§ What the exercise asks
Look at each line of the listing. Copy those that hold the string "finish".
==== Records supplied
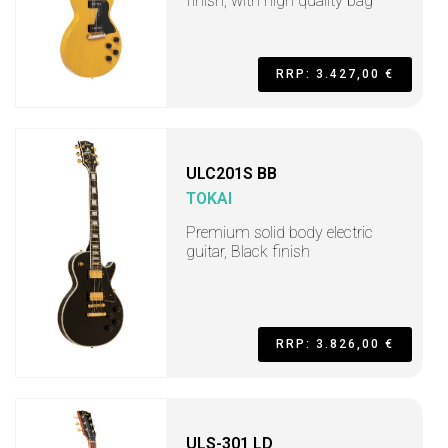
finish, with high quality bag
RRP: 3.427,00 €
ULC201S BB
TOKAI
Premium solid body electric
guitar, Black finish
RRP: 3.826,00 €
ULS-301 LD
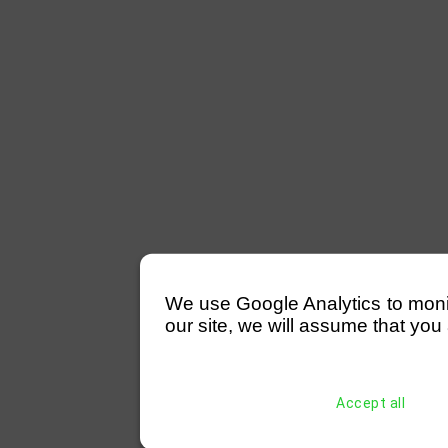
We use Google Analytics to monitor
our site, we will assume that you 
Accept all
========
==== Records supplied
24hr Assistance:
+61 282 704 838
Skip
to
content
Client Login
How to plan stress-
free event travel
========
§ Output
finish, with high quality bag
guitar, Black finish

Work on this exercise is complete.